G Did you ever have to change the database design? How did that affect the various tiers in your application? G Alur. Prentice Hall PTR. Dan Malks.

Upper Saddle River. Core J2EE Patterns. In a relational database model. G Update some data in a table This operation allows you to modify the attributes of an entity or relationship.

G Create a row in a table This operation allows you to add a new object entity or relationship into the database. G Delete one or more rows in a table This operation allows you to remove one or more objects or relationships in the database. Tables are organized into rows and columns: A column represents a data attribute. G Retrieve one or more rows in a table This operation allows you to retrieve one or more objects and their relationships to other objects.

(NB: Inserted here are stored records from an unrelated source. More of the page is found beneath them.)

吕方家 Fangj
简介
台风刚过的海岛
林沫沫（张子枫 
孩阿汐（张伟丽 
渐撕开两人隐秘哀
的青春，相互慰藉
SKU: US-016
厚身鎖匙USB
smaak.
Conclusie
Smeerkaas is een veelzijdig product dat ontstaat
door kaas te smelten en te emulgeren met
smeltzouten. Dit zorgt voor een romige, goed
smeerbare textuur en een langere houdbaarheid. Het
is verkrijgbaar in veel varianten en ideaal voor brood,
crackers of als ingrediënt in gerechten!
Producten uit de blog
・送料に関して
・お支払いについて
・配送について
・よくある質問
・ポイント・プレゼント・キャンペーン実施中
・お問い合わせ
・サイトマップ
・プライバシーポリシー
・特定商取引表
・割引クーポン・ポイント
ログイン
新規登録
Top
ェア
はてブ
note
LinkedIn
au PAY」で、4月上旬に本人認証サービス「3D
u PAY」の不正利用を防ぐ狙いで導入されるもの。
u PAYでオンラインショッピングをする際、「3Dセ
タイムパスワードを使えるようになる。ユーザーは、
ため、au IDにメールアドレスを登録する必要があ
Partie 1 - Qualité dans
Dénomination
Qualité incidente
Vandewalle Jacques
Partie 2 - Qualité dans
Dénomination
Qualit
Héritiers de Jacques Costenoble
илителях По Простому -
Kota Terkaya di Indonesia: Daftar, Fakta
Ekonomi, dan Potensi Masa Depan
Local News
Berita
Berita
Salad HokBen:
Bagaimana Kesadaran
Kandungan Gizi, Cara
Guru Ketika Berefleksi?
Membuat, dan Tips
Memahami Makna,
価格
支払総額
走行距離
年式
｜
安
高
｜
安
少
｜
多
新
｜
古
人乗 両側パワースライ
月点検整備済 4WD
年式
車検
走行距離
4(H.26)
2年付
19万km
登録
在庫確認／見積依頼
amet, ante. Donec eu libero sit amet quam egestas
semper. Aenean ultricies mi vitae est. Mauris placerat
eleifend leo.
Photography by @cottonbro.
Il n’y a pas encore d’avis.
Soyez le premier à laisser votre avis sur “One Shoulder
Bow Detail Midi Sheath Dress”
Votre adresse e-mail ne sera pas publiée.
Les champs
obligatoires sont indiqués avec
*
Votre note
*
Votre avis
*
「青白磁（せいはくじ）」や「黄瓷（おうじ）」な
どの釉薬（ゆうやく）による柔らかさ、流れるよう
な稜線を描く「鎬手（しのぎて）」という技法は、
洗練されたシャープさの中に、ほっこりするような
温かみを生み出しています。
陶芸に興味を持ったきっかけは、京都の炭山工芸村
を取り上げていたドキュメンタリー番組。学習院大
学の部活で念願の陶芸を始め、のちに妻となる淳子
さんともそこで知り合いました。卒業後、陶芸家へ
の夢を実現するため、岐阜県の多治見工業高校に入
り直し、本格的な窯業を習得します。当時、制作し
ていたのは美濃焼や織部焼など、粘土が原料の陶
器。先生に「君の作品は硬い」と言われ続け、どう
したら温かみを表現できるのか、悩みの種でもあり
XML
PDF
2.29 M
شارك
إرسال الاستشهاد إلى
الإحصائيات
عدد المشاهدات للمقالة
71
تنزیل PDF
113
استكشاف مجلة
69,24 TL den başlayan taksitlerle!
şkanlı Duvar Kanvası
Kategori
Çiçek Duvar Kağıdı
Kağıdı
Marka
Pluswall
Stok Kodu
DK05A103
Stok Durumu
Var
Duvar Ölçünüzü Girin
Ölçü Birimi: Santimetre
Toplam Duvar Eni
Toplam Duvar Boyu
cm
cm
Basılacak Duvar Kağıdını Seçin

This module uses the relational model. Database entities represent objects in Java technology programs. Another concept that is fundamental to the relational database model is the idea that there should be a query language that allows the database to be managed. Database Overview Database Overview A database is a collection of logically related data.

A database is usually managed by a database management system DBMS. This solution can reduce the response time of each HTTP request. One approach is to create a connection for each HTTP request that is processed.

In this technique. When designing a Web application that uses a database. This solution can lead to problems with speed and scalability.

Another approach is to keep only a few connections that are shared among data access logic elements. A servlet would connect to the database. This is called Connection Pooling. There is also an association called Registration that holds the division that the player is registering for within the league. The Soccer League example includes two main domain objects: To design the Model elements of an application you should perform the following tasks: G G G Design the domain objects of your application Design the database tables that map to the domain objects Design the business services the Model to separate the database code into classes using the DAO pattern Domain Objects Domain objects represent the real-world business entities of your application.

This example domain model is shown in Figure This schemata is shown in Figure Each domain object has a corresponding DB table. A resolution table holds the registration data.

The Web tier interacts directly with the business services and the domain objects. This is illustrated in the Soccer League Web application in Figure on page The DAO pattern permits the business logic and the data access logic to change independently.

A-2 Distributed Identity Frameworks A-3 SAML C Schema Validation C Comparing Development Approaches C Strong Typing for Web Services C Debugging Web Service Interactions A-4 A. A-5 A. A-9 A. A A. A B. B-5 B. B-6 B. B-7 B. A-9 A. A A. A B. B-5 B. B-6 B. B-7 B. B-8 B. B-9 B. B-9 C. C-5 C. C C. C D. D-3 D. D-5 D.The model is invoked by the controller. These parameters are declared in the deployment descriptor. A Radio Buttons No part of this product or document may be reproduced in any form by any means without prior written authorization of Sun and its licensors, if any.

You will also recall from the previous module that the model will be implemented using regular Java objects, the controller will be implemented as a servlet, and the view will be implemented using a JSP. The SingleThreadModel interface is illustrated in Figure So, if a controller servlet writes a data item into an attributed using the following code: JSP pages are a template-based Java technology for handling presentation logic.

MARCENE from Tulsa
I do like safely . See my other posts. I enjoy xingyiquan.